◆ Problem to work on: Retype all of the rows below word for word, leaving the pictures out of your answer.

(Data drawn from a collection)
------------------------------------

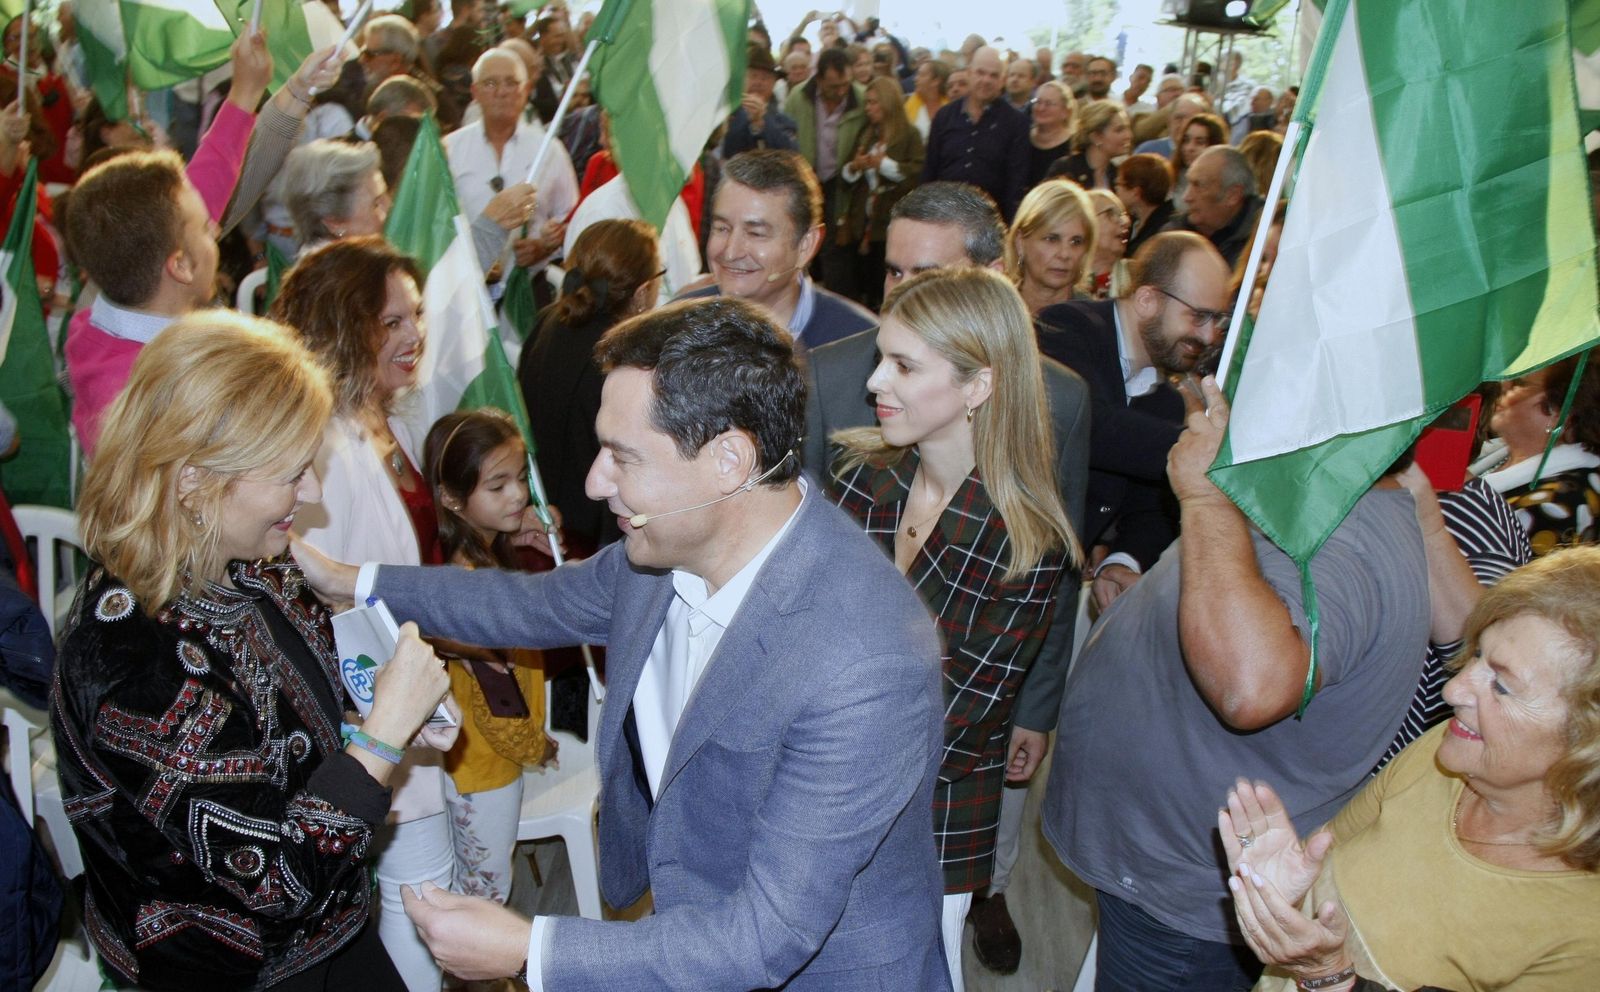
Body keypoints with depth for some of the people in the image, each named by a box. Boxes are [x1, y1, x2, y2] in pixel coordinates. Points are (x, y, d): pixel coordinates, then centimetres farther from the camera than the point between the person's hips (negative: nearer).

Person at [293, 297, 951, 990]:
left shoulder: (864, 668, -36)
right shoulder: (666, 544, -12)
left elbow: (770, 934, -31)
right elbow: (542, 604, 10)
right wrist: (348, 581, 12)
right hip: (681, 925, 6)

------------------------------------

◆ Written answer:
Body keypoints with depth for some of the people in the image, each named by a box. Boxes are [x1, y1, x2, y2] in pixel coordinates. Points are (x, y, d): pixel coordinates, then centimetres farther from the camera than the point between the person's hips (negative: nearer).

Person at [293, 297, 951, 990]:
left shoulder: (864, 668, -36)
right shoulder: (666, 544, -12)
left elbow: (770, 934, -31)
right elbow: (542, 604, 10)
right wrist: (348, 581, 12)
right hip: (681, 925, 6)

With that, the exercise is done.